WHAT THE EXERCISE ASKS :: In the entries below, find the line containing "### 1.5.3 可视化定位支持". Write out that line and all lines after it, exactly, and nothing else.

___ LISTED RECORDS ___

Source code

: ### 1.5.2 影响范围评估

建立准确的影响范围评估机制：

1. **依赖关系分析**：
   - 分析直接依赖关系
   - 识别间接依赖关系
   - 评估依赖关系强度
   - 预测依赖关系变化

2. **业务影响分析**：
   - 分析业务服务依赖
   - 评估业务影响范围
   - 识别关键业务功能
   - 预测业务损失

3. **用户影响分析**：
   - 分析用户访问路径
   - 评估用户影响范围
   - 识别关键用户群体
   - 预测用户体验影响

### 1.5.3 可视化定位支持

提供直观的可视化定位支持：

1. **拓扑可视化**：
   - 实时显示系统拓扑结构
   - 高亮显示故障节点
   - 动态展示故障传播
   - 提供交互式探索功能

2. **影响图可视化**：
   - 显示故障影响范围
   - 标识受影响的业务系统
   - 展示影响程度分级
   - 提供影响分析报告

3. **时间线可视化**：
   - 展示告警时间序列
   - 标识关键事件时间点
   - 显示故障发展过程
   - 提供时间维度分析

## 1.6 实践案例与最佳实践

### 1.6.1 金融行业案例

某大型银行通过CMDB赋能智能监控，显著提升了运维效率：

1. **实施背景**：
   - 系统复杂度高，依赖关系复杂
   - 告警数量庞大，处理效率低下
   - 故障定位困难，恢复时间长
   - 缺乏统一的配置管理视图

___

ANSWER TO THE PROBLEM ::
### 1.5.3 可视化定位支持

提供直观的可视化定位支持：

1. **拓扑可视化**：
   - 实时显示系统拓扑结构
   - 高亮显示故障节点
   - 动态展示故障传播
   - 提供交互式探索功能

2. **影响图可视化**：
   - 显示故障影响范围
   - 标识受影响的业务系统
   - 展示影响程度分级
   - 提供影响分析报告

3. **时间线可视化**：
   - 展示告警时间序列
   - 标识关键事件时间点
   - 显示故障发展过程
   - 提供时间维度分析

## 1.6 实践案例与最佳实践

### 1.6.1 金融行业案例

某大型银行通过CMDB赋能智能监控，显著提升了运维效率：

1. **实施背景**：
   - 系统复杂度高，依赖关系复杂
   - 告警数量庞大，处理效率低下
   - 故障定位困难，恢复时间长
   - 缺乏统一的配置管理视图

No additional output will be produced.